Chronic traumatic encephalopathy pathology in a neurodegenerative disorders brain bank

Chronic traumatic encephalopathy (CTE) is a progressive neurodegenerative disorder linked to repetitive traumatic brain injury (TBI) and characterized by deposition of hyperphosphorylated tau at the depths of sulci. We sought to determine the presence of CTE pathology in a brain bank for neurodegenerative disorders for individuals with and without a history of contact sports participation. Available medical records of 1721 men were reviewed for evidence of past history of injury or participation in contact sports. Subsequently, cerebral cortical samples were processed for tau immunohistochemistry in cases with a documented history of sports exposure as well as age- and disease-matched men and women without such exposure. For cases with available frozen tissue, genetic analysis was performed for variants in APOE, MAPT, and TMEM106B. Immunohistochemistry revealed 21 of 66 former athletes had cortical tau pathology consistent with CTE. CTE pathology was not detected in 198 individuals without exposure to contact sports, including 33 individuals with documented single-incident TBI sustained from falls, motor vehicle accidents, domestic violence, or assaults. Among those exposed to contact sports, those with CTE pathology did not differ from those without CTE pathology with respect to noted clinicopathologic features. There were no significant differences in genetic variants for those with CTE pathology, but we observed a slight increase in MAPT H1 haplotype, and there tended to be fewer homozygous carriers of the protective TMEM106B rs3173615 minor allele in those with sports exposure and CTE pathology compared to those without CTE pathology.
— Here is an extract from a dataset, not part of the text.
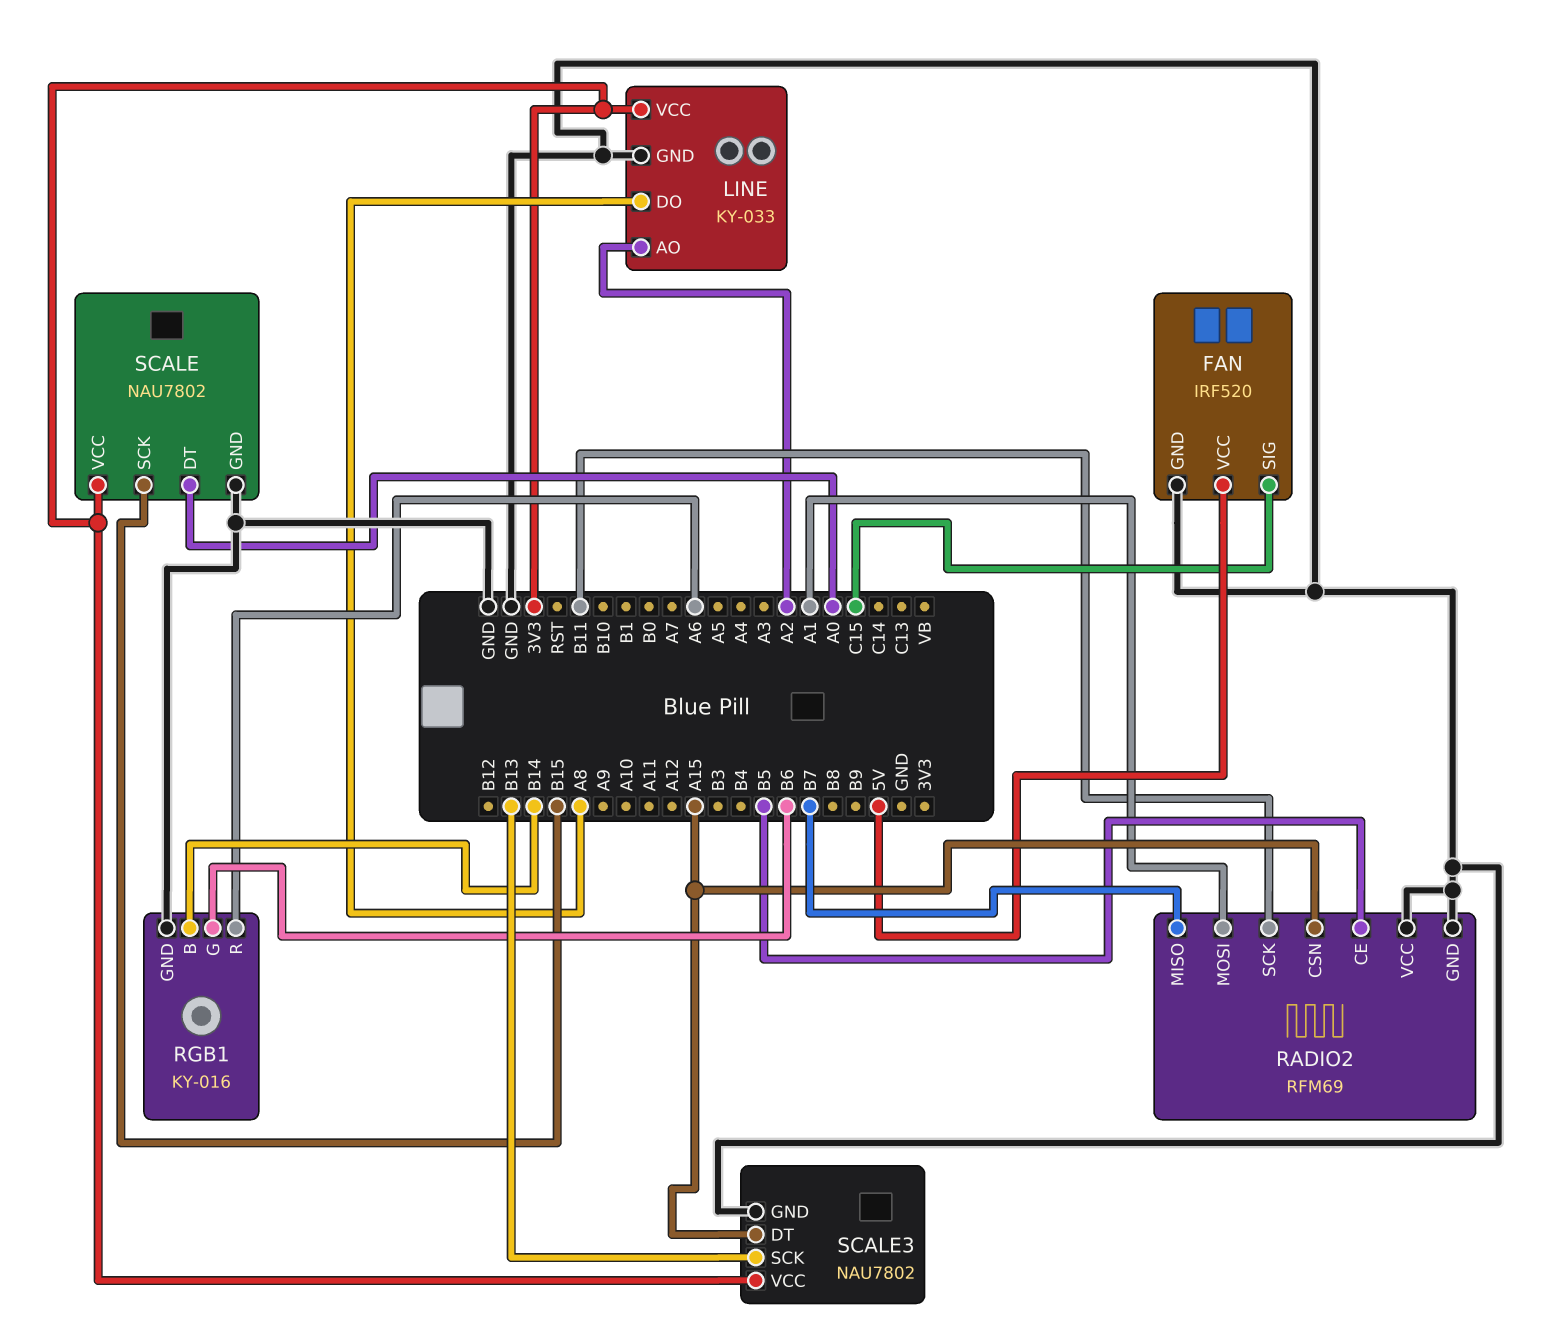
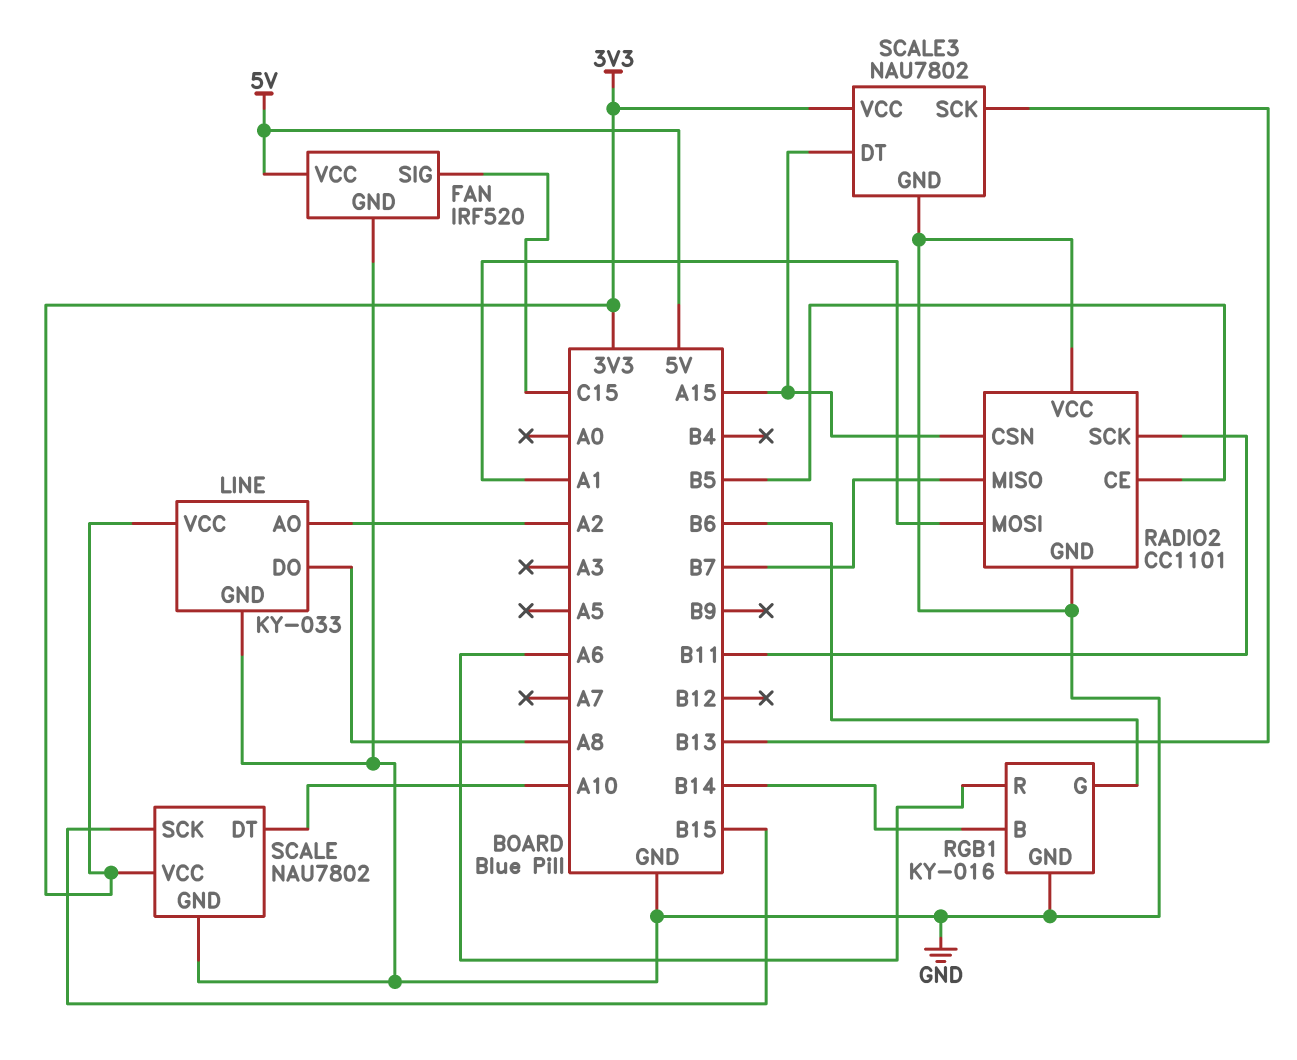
RADIO2: RFM69 -> CC1101
SCALE pin DT: A0 -> A10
In conclusion, this study has identified a small, yet significant, subset of individuals with neurodegenerative disorders and concomitant CTE pathology. CTE pathology was only detected in individuals with documented participation in contact sports. Exposure to contact sports was the greatest risk factor for CTE pathology. Future studies addressing clinical correlates of CTE pathology are needed.